The common thread in all these situations is that children suffer the impact of natural disasters every day – education has been hit hard. In our community of practice, we know that unless we focus on ensuring children have access to education in the event of a humanitarian emergency and we minimize the interruption, the likelihood of children going back to school decreases; the likelihood of missing out on key learning opportunities increases. Education interventions in these settings will ensure children’s education is not interrupted; a quality education will provide them with hope for the future and build their resilience. They will also guarantee equal access for all children by targeting children who have been out of school prior to the emergency.

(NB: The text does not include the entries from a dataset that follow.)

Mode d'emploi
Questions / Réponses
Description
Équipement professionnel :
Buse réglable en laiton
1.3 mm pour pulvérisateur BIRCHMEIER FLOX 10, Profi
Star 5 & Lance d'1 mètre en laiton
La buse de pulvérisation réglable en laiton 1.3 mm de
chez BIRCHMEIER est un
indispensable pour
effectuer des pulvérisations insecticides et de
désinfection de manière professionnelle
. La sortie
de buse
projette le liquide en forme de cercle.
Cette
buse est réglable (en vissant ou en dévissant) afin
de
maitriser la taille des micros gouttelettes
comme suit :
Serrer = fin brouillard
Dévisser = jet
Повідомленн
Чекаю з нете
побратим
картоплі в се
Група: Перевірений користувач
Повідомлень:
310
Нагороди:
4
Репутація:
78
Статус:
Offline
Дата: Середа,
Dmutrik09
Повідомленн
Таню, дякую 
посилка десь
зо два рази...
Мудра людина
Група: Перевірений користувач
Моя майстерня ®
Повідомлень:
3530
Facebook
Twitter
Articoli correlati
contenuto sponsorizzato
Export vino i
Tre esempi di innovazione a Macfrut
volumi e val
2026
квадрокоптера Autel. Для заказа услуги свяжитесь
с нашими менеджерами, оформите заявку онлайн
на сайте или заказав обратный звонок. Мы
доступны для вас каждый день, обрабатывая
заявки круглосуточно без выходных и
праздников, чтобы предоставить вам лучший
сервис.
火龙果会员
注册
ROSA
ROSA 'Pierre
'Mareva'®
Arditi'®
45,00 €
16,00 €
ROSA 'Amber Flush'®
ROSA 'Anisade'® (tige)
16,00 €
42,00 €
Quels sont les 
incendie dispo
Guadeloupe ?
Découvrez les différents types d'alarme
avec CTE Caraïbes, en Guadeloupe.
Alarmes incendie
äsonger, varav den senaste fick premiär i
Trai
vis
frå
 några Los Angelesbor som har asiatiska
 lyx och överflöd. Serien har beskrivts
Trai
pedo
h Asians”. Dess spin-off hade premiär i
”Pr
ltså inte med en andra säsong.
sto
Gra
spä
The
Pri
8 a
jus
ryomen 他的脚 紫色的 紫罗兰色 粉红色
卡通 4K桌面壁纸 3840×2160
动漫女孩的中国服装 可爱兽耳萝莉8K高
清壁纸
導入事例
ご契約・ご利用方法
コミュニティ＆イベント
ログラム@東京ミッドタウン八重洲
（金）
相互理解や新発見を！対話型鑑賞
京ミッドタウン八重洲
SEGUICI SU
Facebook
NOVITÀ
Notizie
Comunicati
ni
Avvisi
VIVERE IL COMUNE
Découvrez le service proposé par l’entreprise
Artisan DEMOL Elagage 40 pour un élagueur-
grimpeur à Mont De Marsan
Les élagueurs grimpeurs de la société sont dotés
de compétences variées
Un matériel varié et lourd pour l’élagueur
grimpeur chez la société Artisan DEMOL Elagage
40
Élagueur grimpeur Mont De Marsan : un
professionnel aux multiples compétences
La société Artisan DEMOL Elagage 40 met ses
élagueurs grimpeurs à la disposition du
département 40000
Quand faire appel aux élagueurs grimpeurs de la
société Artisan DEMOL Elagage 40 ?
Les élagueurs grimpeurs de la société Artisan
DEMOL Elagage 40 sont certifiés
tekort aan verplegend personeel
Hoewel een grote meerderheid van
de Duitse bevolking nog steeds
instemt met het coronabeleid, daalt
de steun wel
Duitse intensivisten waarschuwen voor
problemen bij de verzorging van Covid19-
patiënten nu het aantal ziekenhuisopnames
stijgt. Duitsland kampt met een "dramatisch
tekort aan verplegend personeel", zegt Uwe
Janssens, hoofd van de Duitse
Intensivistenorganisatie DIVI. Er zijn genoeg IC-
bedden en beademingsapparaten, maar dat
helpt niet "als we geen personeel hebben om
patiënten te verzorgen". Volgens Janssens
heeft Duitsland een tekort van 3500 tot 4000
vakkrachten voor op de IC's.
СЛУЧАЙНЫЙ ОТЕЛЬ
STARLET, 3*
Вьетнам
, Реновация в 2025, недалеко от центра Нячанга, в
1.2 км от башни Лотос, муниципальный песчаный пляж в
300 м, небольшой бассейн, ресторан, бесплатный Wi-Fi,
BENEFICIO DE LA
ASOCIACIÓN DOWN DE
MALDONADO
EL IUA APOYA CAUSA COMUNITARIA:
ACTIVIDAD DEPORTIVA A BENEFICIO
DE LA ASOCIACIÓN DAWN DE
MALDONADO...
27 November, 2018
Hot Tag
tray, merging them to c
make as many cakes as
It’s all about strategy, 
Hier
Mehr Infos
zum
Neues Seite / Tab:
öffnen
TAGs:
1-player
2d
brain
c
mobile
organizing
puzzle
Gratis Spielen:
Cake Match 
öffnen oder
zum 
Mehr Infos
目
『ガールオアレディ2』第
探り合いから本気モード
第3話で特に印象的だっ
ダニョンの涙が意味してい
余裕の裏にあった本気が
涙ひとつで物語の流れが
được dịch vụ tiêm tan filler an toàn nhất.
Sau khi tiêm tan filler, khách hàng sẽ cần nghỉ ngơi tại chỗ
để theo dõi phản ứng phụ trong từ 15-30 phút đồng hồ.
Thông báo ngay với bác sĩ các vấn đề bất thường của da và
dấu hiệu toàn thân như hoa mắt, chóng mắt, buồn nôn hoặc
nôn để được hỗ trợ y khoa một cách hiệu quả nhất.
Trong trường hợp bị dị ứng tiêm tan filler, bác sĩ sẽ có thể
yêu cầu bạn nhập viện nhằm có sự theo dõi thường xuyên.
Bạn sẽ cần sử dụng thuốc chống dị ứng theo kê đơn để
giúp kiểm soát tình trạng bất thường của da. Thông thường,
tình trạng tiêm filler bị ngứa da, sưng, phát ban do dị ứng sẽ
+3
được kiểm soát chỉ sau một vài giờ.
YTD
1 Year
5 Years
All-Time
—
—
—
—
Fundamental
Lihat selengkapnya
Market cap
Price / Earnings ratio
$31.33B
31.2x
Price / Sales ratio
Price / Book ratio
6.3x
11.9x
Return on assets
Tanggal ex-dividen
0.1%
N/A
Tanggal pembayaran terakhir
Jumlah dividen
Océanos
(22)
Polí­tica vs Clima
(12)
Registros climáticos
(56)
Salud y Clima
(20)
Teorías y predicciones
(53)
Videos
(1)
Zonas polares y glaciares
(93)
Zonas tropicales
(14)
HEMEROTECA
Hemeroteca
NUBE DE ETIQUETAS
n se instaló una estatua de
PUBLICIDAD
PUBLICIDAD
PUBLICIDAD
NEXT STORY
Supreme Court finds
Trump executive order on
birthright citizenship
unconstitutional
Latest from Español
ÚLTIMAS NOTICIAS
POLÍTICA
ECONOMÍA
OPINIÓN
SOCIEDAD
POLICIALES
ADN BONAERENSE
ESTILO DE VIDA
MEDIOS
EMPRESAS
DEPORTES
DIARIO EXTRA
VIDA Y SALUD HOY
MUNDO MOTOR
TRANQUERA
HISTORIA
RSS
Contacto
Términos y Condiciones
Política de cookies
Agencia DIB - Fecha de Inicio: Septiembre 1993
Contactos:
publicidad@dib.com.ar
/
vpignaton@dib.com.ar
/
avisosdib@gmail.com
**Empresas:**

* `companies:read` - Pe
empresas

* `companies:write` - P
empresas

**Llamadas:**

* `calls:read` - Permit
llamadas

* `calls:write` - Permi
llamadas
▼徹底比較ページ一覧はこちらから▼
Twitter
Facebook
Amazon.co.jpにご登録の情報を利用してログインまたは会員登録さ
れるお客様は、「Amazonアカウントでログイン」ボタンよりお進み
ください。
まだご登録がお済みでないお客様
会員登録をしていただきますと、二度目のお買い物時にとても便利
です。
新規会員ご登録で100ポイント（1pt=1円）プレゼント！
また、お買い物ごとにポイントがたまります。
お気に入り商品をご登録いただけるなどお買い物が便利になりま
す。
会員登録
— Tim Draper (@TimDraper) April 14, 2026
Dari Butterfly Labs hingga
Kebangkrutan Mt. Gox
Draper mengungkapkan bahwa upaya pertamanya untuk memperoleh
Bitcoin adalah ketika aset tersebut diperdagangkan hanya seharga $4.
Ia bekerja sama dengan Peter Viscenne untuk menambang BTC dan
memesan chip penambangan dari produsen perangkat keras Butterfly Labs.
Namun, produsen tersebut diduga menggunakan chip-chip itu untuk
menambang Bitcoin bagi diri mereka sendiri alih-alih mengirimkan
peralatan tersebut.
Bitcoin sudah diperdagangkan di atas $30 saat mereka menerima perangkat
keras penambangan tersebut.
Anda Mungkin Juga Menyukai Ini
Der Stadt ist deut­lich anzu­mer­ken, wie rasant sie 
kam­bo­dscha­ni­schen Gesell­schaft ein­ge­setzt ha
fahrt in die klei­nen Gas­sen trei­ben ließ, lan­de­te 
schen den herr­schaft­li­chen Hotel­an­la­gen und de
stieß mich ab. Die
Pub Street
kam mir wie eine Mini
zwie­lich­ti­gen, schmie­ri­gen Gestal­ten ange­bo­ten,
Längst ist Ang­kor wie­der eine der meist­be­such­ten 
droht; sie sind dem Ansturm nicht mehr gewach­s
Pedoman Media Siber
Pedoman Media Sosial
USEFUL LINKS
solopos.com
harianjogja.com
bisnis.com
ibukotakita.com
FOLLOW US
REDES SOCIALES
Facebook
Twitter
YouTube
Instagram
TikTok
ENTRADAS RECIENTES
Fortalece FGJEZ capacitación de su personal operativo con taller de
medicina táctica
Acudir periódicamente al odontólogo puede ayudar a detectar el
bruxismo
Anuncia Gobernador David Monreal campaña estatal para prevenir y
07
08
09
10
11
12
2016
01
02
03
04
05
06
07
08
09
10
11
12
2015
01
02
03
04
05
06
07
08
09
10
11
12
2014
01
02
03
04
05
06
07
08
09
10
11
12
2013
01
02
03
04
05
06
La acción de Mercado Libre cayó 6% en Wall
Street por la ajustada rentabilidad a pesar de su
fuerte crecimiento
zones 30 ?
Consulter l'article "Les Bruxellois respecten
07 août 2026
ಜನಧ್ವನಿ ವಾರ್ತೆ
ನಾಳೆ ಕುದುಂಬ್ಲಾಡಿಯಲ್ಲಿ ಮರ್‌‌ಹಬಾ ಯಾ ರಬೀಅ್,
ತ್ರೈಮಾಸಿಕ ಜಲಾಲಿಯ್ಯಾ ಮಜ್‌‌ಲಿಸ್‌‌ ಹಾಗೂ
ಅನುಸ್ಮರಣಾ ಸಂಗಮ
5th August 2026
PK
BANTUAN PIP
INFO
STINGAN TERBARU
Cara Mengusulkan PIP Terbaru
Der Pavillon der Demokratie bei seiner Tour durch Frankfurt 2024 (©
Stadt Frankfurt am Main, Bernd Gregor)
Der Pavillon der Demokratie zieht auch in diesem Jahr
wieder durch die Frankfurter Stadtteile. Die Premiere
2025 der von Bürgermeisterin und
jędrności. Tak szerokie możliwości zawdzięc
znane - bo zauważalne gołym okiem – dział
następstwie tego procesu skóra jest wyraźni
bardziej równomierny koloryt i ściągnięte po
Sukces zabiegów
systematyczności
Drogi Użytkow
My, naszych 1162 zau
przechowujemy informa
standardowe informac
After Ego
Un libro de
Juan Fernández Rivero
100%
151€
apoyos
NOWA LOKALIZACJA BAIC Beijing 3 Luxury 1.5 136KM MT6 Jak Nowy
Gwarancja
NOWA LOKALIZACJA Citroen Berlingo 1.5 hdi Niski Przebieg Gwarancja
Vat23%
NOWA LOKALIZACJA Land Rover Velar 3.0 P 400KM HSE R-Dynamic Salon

In an attempt to highlight the situation of these children, Save the Children published a report called ‘A creeping crisis: the neglect of education in slow-onset emergencies.’ Though focused on the current situation of children in the Sahel region of West Africa and in the Horn of Africa, the recommendations in the report are relevant for all countries facing humanitarian emergencies.
Under the banner of Education Cannot Wait we are working hard to change the perception that education, a fundamental right relevant in any context, can be postponed until conditions are restored and things are up and running. We know that that is already too late for children. As set out in the global Education Cannot Wait: Call to Action, we need to be more committed to guaranteeing education wherever children find themselves, not wherever it is easiest to deliver education programmes. We need to make sure that a fair share of funding is going to education in emergencies – which, to-date, remains the most neglected humanitarian sector. But more importantly, we need governments, donors and humanitarian agencies alike to commit to the right to education in emergency situations.